:: ASSIGNMENT ::
Nothing but a number is needed: the count of lines below that include "none".

*** DATA ***

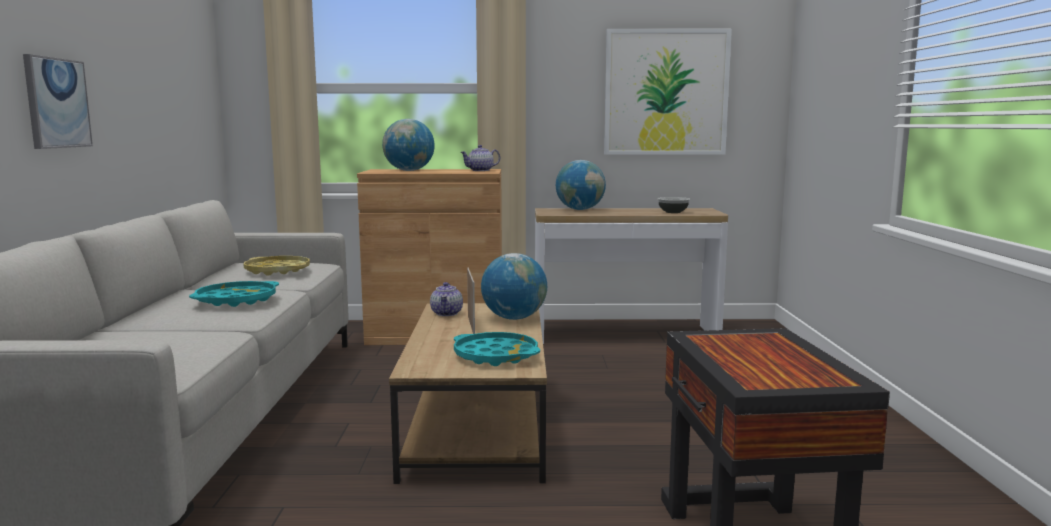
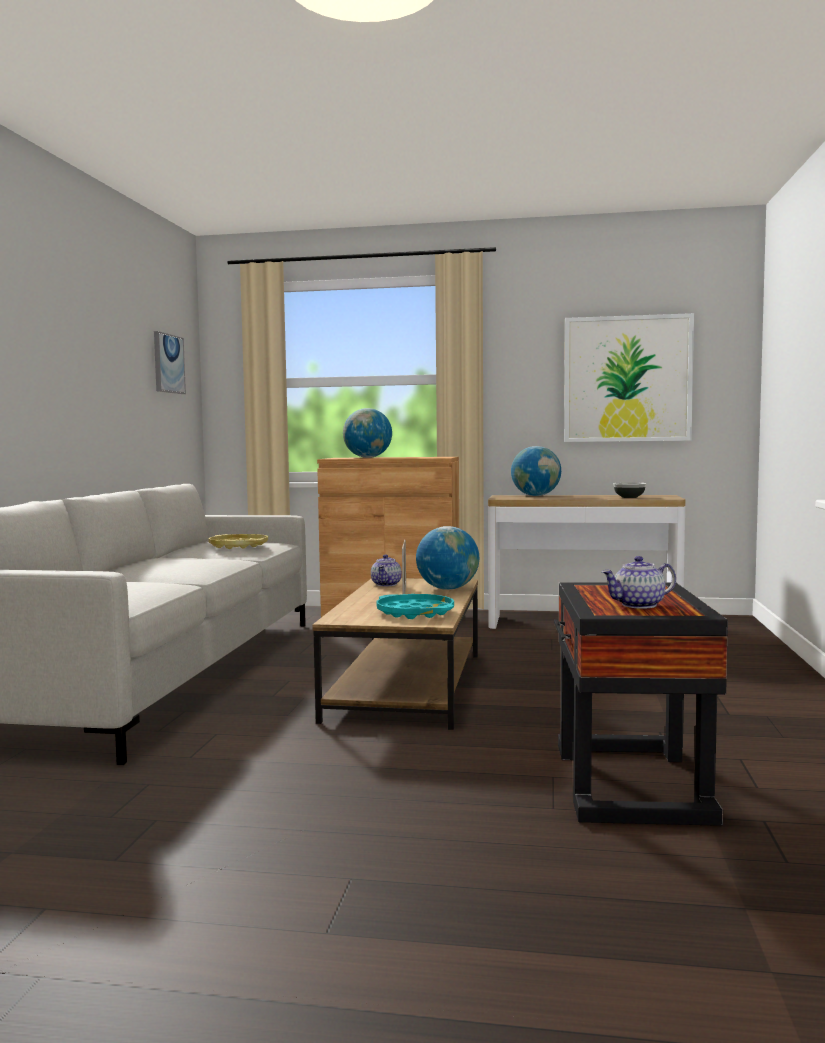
camera: 10 degrees right, 5 degrees down
picture [23,54,93,149] -> picture moved to [154,331,186,394]
turquoise tray [189,281,279,307] -> none
teapot [460,145,500,171] -> teapot moved to [602,556,676,609]

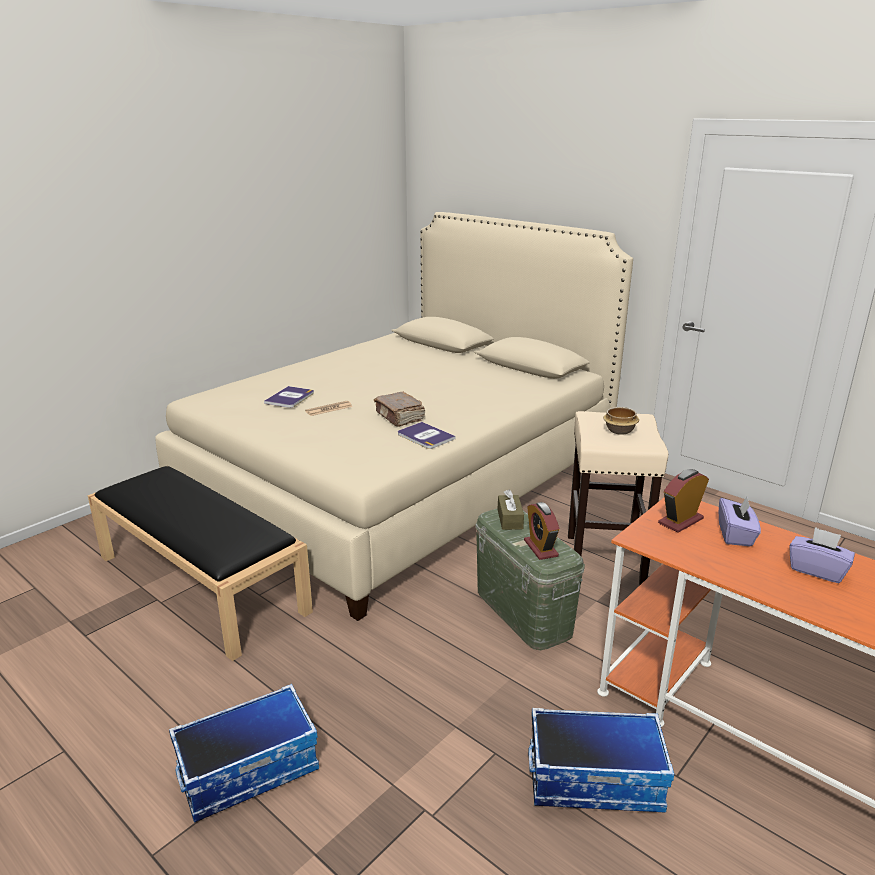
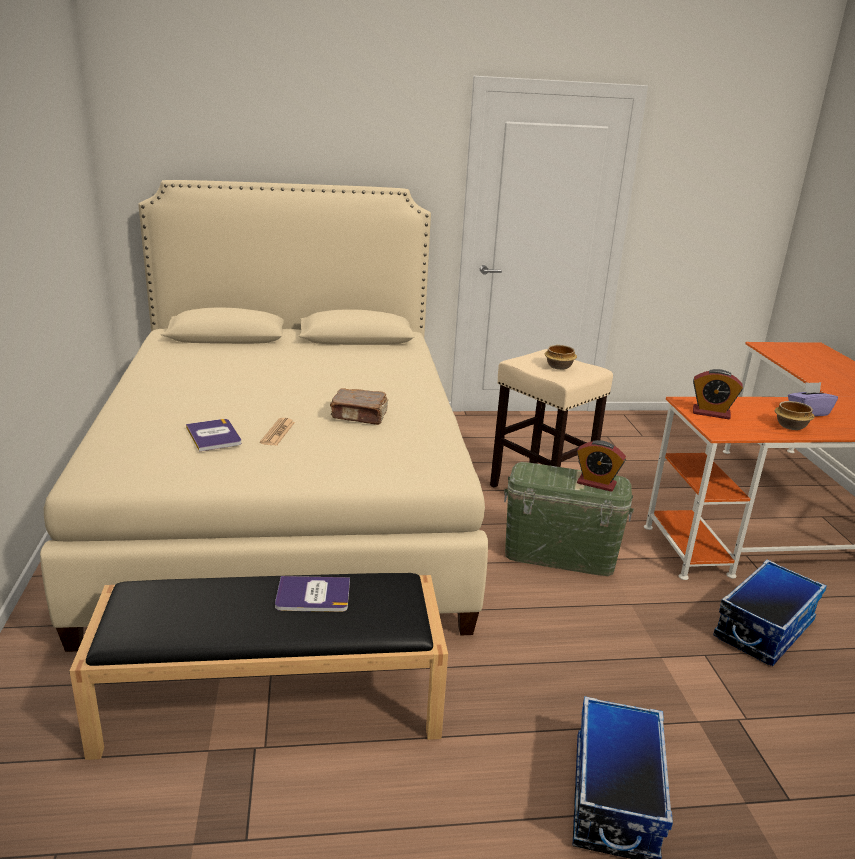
camera: 50 degrees left, 0 degrees up
book [398,422,456,449] -> book moved to [275,576,350,612]
brown tissue box [498,490,524,530] -> none
alarm clock [658,469,709,533] -> alarm clock turned 75 degrees counterclockwise [693,369,743,419]
purple tissue box [719,497,761,546] -> none
none -> bowl [775,401,815,430]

*** End of DATA ***

:: RESPONSE ::
4